Mr. Barzilay has been outspoken on issues ranging from the wage gap between his members and Firefighters—which he has charged has become even harder to justify because of the greater responsibilities placed on Emergency Medical Technicians in responding to cases involving possible coronavirus patients—to getting enough personal protective equipment and increasing hiring to deal with the pandemic.
Mr. Cook, a Local 2507 delegate from 2013 to 2018 who has also served as the union's Brooklyn coordinator, is also stressing those issues while complaining about how the state restrictions have hindered his slate's ability to campaign.
In a phone interview, he claimed he was initially "told everything was postponed, and then a member told me they got a ballot in the mail and we had no idea the ballots were actually going out."
He said the COVID-19 crisis had truncated the campaign period and meant his slate could not visit EMT stations around the city to make their case directly to members.
"We were only able to reach several hundred members—four of our slate tested positive for COVID19," Mr. Cook said. "And members didn't want to hear about politics. They were worried about their own health, their family's health and the psychological toll it took."
Mr. Barzilay countered that the union had been completely transparent about the election's timeline.
"He knew very well the ballots went out," Mr. Barzilay said in a phone interview. "All the members knew, and furthermore, even after the pandemic was going on, they were still doing station visits. If anyone should be complaining, it should be our slate, because we had to be dealing with all of the pandemic issues across the city."
He explained, "While we were posting vital information, changes in FDNY policy, and CDC updates, they were posting their next EMS station visit."
Mr. Cook's campaign is, as Mr. Barzilay's did in 2017, demanding pay and benefit parity with Firefighters, who at top salary make about $35,000 more than EMTs who have reached maximum pay. Firefighters also receive more-generous pensions and are entitled to unlimited sick time, while EMTs get just 12 sick days annually.
"For the 12 years I have been on it, the job has been getting worse, and in the last three years of this [union] administration, none of their promises have been kept," Mr. Cook said. "We have spent all of this money on ads and we have been complaining and nothing has changed in three years."
Mr. Barzilay responded by asserting, "They are misguiding and poisoning the minds of our younger members.

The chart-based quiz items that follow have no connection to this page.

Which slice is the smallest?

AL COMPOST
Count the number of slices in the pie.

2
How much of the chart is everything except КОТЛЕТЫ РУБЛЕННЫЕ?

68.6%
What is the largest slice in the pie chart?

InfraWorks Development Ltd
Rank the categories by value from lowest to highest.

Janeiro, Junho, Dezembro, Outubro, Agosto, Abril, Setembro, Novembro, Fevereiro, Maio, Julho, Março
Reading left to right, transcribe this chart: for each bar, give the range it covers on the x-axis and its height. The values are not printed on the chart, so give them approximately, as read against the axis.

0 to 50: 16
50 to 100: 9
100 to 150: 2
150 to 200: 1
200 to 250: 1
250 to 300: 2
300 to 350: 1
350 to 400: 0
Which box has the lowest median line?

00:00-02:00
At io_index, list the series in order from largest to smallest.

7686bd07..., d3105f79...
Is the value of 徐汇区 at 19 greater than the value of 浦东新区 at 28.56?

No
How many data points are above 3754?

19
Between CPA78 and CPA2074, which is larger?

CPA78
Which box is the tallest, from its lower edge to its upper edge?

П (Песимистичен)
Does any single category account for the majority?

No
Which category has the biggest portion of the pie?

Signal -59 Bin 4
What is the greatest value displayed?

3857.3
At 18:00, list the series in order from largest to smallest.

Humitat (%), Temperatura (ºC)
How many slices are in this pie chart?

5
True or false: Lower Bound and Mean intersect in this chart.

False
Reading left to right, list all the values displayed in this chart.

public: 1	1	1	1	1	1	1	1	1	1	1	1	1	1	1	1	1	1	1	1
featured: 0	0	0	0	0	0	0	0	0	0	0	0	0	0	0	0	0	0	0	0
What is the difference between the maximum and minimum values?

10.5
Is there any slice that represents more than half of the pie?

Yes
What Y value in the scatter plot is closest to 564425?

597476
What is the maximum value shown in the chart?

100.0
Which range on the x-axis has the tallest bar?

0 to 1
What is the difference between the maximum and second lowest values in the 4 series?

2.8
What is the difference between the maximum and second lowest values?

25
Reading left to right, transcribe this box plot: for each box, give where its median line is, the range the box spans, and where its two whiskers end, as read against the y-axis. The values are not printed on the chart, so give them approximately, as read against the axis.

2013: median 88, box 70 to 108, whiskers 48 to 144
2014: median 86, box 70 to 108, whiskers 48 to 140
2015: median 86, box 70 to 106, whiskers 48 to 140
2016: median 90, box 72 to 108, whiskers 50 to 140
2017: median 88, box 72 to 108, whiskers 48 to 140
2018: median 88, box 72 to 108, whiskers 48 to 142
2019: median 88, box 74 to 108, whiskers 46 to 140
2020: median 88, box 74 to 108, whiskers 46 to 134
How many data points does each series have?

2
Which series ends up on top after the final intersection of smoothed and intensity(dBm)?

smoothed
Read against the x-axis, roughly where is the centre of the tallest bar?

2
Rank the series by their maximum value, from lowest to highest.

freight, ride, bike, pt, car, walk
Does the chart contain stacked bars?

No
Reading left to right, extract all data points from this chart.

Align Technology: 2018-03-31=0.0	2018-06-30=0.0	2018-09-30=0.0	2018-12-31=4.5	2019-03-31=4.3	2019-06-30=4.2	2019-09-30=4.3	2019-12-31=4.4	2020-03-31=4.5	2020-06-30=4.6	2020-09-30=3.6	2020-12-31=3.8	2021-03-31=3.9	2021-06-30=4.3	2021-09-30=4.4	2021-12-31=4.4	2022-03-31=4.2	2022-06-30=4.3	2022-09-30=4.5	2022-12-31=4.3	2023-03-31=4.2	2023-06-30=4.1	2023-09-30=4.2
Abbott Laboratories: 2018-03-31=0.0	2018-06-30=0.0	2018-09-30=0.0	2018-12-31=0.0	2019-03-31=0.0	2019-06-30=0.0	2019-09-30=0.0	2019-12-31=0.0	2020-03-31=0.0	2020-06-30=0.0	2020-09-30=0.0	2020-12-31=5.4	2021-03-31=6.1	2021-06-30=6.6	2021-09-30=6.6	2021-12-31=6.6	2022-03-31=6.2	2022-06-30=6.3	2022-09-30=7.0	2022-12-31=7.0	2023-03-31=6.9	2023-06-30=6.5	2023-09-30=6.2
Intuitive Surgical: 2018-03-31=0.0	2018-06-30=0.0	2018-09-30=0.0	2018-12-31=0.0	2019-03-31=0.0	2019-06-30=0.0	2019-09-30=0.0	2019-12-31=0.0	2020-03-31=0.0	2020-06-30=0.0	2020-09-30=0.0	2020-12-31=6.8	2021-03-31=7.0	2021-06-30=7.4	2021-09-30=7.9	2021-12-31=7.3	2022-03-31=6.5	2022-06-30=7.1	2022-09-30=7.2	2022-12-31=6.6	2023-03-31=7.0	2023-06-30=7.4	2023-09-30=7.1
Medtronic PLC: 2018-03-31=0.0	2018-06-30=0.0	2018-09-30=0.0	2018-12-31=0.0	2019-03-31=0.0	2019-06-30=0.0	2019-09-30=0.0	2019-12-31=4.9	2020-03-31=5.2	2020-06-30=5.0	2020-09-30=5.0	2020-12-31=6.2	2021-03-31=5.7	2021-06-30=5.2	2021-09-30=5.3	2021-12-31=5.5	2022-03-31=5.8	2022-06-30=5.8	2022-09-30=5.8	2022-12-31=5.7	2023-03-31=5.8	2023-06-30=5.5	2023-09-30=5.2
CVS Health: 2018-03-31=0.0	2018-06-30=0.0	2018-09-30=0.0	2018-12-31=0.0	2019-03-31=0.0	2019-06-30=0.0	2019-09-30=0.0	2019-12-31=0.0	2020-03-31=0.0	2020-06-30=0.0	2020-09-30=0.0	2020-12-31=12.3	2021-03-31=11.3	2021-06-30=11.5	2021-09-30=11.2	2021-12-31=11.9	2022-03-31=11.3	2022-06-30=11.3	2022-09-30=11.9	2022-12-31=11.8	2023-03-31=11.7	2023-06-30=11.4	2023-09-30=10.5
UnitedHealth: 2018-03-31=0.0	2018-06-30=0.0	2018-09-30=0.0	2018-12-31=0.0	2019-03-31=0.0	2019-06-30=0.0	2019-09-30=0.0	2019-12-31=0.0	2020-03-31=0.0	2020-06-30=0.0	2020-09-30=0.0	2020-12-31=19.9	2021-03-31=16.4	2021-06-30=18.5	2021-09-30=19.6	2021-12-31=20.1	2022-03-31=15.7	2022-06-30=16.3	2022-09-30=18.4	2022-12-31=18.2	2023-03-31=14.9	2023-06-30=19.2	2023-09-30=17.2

We have accomplished a lot—changed the FDNY's policy on discipline, we got unlimited sick leave for our WTC 9/11 members, and we got paid family leave."
Raised Union's Profile
He continued, "We have also raised the public profile on our issues about pay parity and filed a federal EEOC complaint, which is the way the Vulcans won their $100 million settlement," referring to the lawsuit by the black fraternal group for firefighters that charged the hiring process for Firefighter was discriminatory.
The union is in the midst of negotiating a contract with the next bargaining session scheduled in early June.
Both candidates believe the city's need to bring in 500 EMTs from around the country during the pandemic helped make the union's case for pay parity to end the exodus of EMTs when they are called from a promotion list for Firefighter.
Earlier this year, the Chief of EMS was among the Fire Department officials who told a City Council hearing that the pay and benefit differences between the two jobs had produced a major shortage in ambulance staffing.
Volume, Response Times Up
Even as the city continued to set records for EMS call volume, a slowing of response times had been exacerbated by the decline in the number of ambulance crews available, they testified.
Administration officials cited the physical limitations of the Queens training facility at Fort Totten that's slated for a multi-million-dollar upgrade, a national shortage of EMTs and Paramedics, the "churn" of 1,200 EMS members over four years from each Firefighter promotion list.
One side-effect of the turnover besides a less-experienced workforce, according to Local 2507 and the officers union, DC 37 Local 3621, has been excessive overtime that can burn out those who remain on the job.